Немировскій сконфузился, но желалъ удержать позицію и потому еще нажалъ педаль на грубость:
— Нельзя взвьючивать на осла бремена неудобоносимыя.
— Ругательство — не доказательство, — грустно возразилъ Матвѣй.
Тогда вмѣшался Клаудіусъ, параллелограмму подобный, со спокойными, размѣренными продолговатыми жестами, голосомъ, похожимъ на бархатный ходъ маятника въ хорошихъ стѣнныхъ часахъ:
— Теоретически я высоко цѣню просвѣтительные опыты въ низшихъ классахъ общества, но, какъ педагогъ, научился остерегаться ихъ практики.
— Остановись, педагогъ, — воскликнулъ Матвѣй, всплеснувъ худыми бѣлыми руками, — еще шагъ, и ты, какъ Мещерскій, договоришься до «кухаркина сына».
Но Клаудіусъ не остановился, a покатилъ плавную рѣчь свою дальше, точно по рельсамъ вагонъ электрическаго трамвая.
— При малѣйшей ошибкѣ въ выборѣ, мы не возвышаемъ, но губимъ субъекта.
— A обществу даримъ новаго неудачника, неврастеника, пьяницу, — подхватилъ Грубинъ.
— Либо сажаемъ на шею народную новаго кулака, — язвительно добавилъ Немировскій.
Но Матвѣй зажалъ ладонями уши и говорилъ:
— Ненавижу я интеллигентскую надменность вашу. Барѣ вы. Важнюшки. Гдѣ вамъ подойти вровень къ простому человѣку!
Грубинъ пожалъ плечами.
— Какъ тебѣ угодно, Мотя, но — что тупо, того острымъ не назовешь.
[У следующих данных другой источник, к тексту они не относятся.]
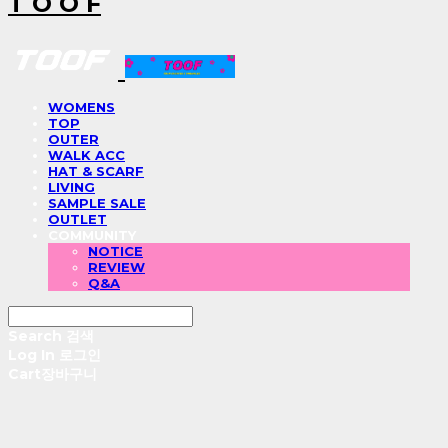
T O O F
WOMENS
TOP
OUTER
WALK ACC
HAT & SCARF
LIVING
SAMPLE SALE
OUTLET
COMMUNITY
NOTICE
REVIEW
Q&A
Search
검색
Log In
로그인
Cart
장바구니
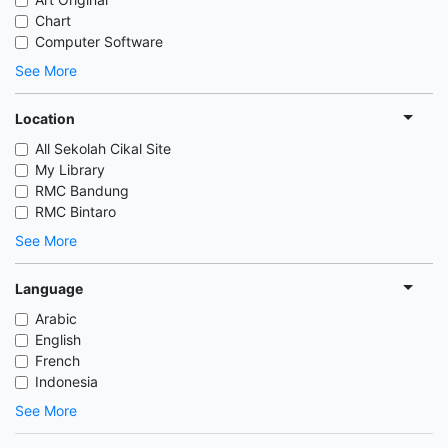
Chart
Computer Software
See More
Location
All Sekolah Cikal Site
My Library
RMC Bandung
RMC Bintaro
See More
Language
Arabic
English
French
Indonesia
See More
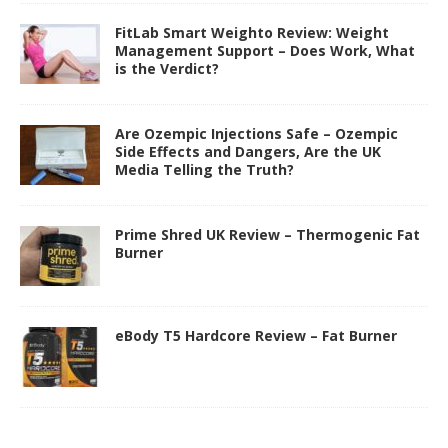
FitLab Smart Weighto Review: Weight
Management Support – Does Work, What
is the Verdict?
Are Ozempic Injections Safe – Ozempic
Side Effects and Dangers, Are the UK
Media Telling the Truth?
Prime Shred UK Review – Thermogenic Fat
Burner
eBody T5 Hardcore Review – Fat Burner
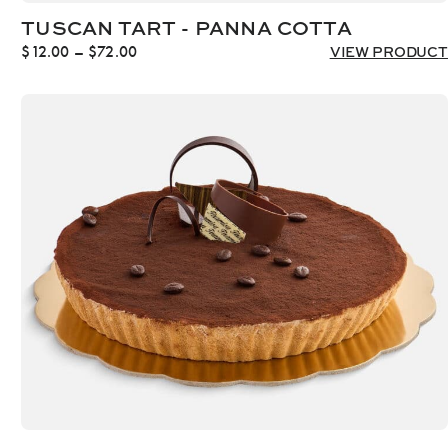
TUSCAN TART - PANNA COTTA
Price
$
12.00
–
$
72.00
VIEW PRODUCT
range:
$12.00
through
$72.00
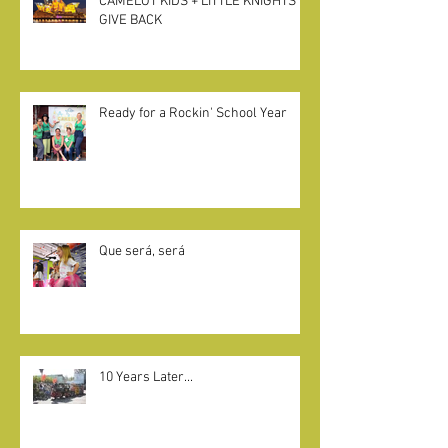
CAMELOT KIDS + LITTLE KNIGHTS
GIVE BACK
Ready for a Rockin' School Year
Que será, será
10 Years Later...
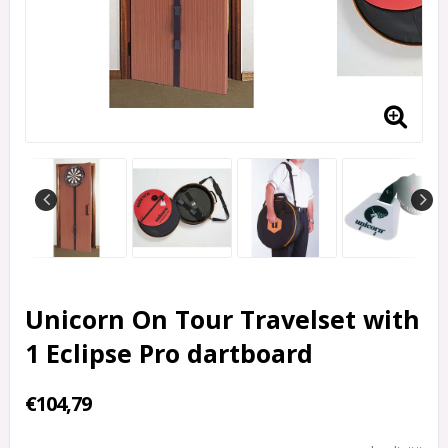
Unicorn On Tour Travelset with
1 Eclipse Pro dartboard
€104,79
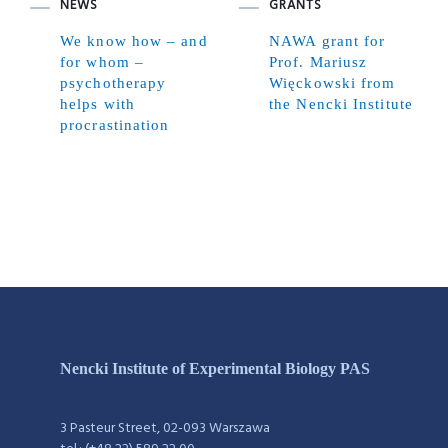
NEWS
GRANTS
We know how – and
NAWA grant for
for whom –
Prof. Mariusz
psychotherapy
Więckowski from
helps with
the Nencki Institute
procrastination
Nencki Institute of Experimental Biology PAS
3 Pasteur Street, 02-093 Warszawa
— Хорошо тебѣ съ прирожденною то способностью! — возразилъ Матвѣй.
— Не доставало еще, чтобы мы увязли въ прирожденности идей! — захохоталъ Немировскій, a Клаудіусъ, молча, улыбнулся съ превосходствомъ. Но Матвѣй стоялъ посреди комнаты и, потрясая руками, говорилъ:
— Вы дѣти культурныхъ отцовъ. Ваши мозги подготовлены къ книжной и школьной муштрѣ въ наслѣдственности образовательныхъ поколѣній. За васъ ваши батьки и дѣды сто лѣтъ читали, учились, писали. А, когда какой-нибудь Григорій Скорлупкинъ ползетъ изъ тьмы къ свѣту, онъ — одинъ, самъ за себя работаетъ, никакихъ тѣней помогающей наслѣдственности за нимъ не стоить, его мозгъ дѣвственный, мысль прыгаетъ, какъ соха на цѣлинѣ: здѣсь — хвать о камень, тамъ — о корень.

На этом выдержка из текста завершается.